The Senate has advanced a measure billed as the largest expansion of wilderness protection in twenty-five years. The bill would designate more than two million acres across nine states as wilderness. A final vote is expected by the end of the week.
Here in New York, four white males have been charged for a string of hate crimes in the hours after Barack Obama won the presidency. According to police, the four men drove around Staten Island black neighborhoods on election night looking for victims to attack. A black Muslim teenager was beaten with a baseball bat, sending him to the hospital. They also attacked another black man, a Hispanic man, and drove down a white man they thought was an African American. The man spent more than a month in a coma. Police say they nabbed the suspects after a mammoth search involving fifteen investigators.

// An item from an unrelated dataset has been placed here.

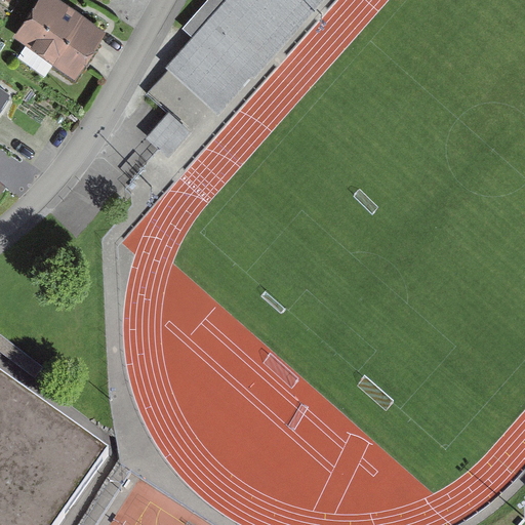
[(55,0),(39,0),(14,39),(76,79),(107,34),(55,0)]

And in California, Oakland city officials have confirmed a white former transit officer has been arrested in the New Year’s shooting of an unarmed African American passenger. The former officer, Johannes Mehserle, resigned last week and fled the state. He was arrested as a fugitive in Nevada. Cell phone videos show Mehserle pulling out a gun and shooting twenty-two-year-old Oscar Grant in the back while he was lying face down on the ground on a subway platform. Grant worked as a butcher at an Oakland grocery store and was the father of a four-year-old daughter.